In choosing a subject for this Address I have availed myself of the kindly usage which permits a sectional president to divert the attention of his hearers into those lines of inquiry which he himself is accustomed to pursue. Nevertheless, in taking the facts of breeding for my theme, I am sensible that this privilege is subjected to a certain strain.
Heredity—and Variation too—are matters of which no naturalist likes to admit himself entirely careless. Everyone knows that, somewhere hidden among the phenomena denoted by these terms, there must be principles which, in ways untraced, are ordering the destinies of living things. Experiments in Heredity have thus, as I am told, a universal fascination.

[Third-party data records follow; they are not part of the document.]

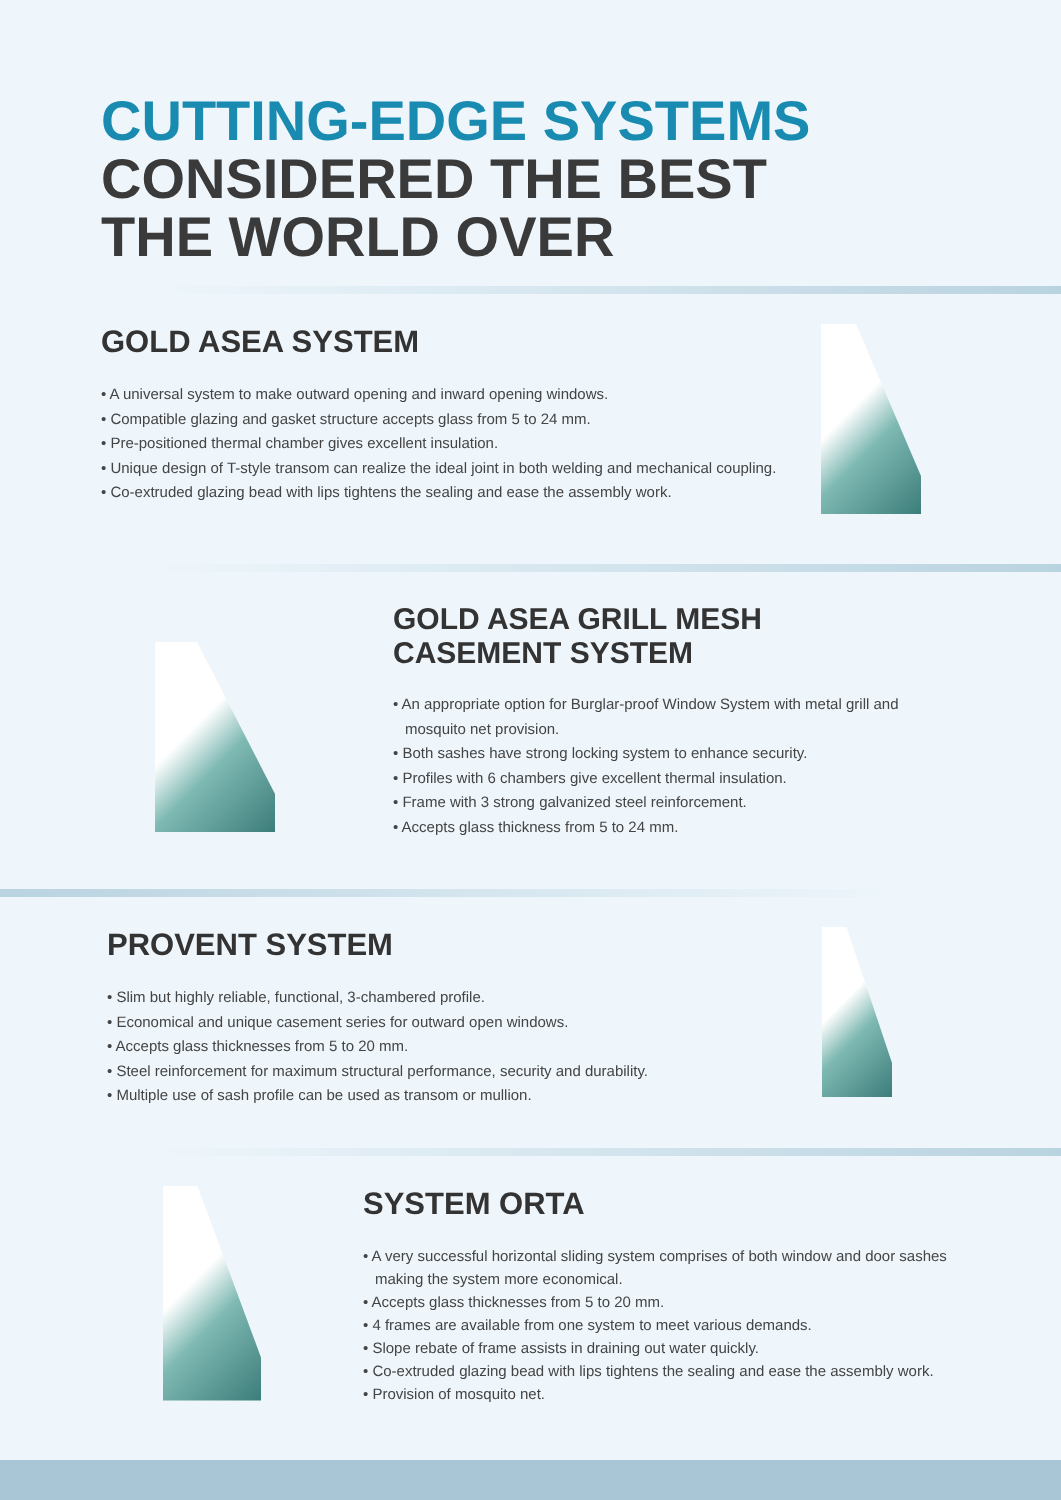CUTTING-EDGE SYSTEMS
CONSIDERED THE BEST
THE WORLD OVER
GOLD ASEA SYSTEM
• A universal system to make outward opening and inward opening windows.
• Compatible glazing and gasket structure accepts glass from 5 to 24 mm.
• Pre-positioned thermal chamber gives excellent insulation.
• Unique design of T-style transom can realize the ideal joint in both welding and mechanical coupling.
• Co-extruded glazing bead with lips tightens the sealing and ease the assembly work.
GOLD ASEA GRILL MESH
CASEMENT SYSTEM
• An appropriate option for Burglar-proof Window System with metal grill and mosquito net provision.
• Both sashes have strong locking system to enhance security.
• Profiles with 6 chambers give excellent thermal insulation.
• Frame with 3 strong galvanized steel reinforcement.
• Accepts glass thickness from 5 to 24 mm.
PROVENT SYSTEM
• Slim but highly reliable, functional, 3-chambered profile.
• Economical and unique casement series for outward open windows.
• Accepts glass thicknesses from 5 to 20 mm.
• Steel reinforcement for maximum structural performance, security and durability.
• Multiple use of sash profile can be used as transom or mullion.
SYSTEM ORTA
• A very successful horizontal sliding system comprises of both window and door sashes making the system more economical.
• Accepts glass thicknesses from 5 to 20 mm.
• 4 frames are available from one system to meet various demands.
• Slope rebate of frame assists in draining out water quickly.
• Co-extruded glazing bead with lips tightens the sealing and ease the assembly work.
• Provision of mosquito net.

All are willing to offer an outward deference to these studies. The limits of that homage, however, are soon reached, and, though all profess interest, few are impelled to make even the moderate mental effort needed to apprehend what has been already done. It is understood that Heredity is an important mystery, and Variation another mystery. The naturalist, the breeder, the horticulturist, the sociologist, man of science and man of practice alike, has daily occasion to make and to act on assumptions as to Heredity and Variation, but many seem well content that such phenomena should remain for ever mysterious.
The position of these studies is unique. At once fashionable and neglected, nominally the central common ground of botany and zoology, of morphology and physiology, belonging specially to neither, this area is thinly tenanted.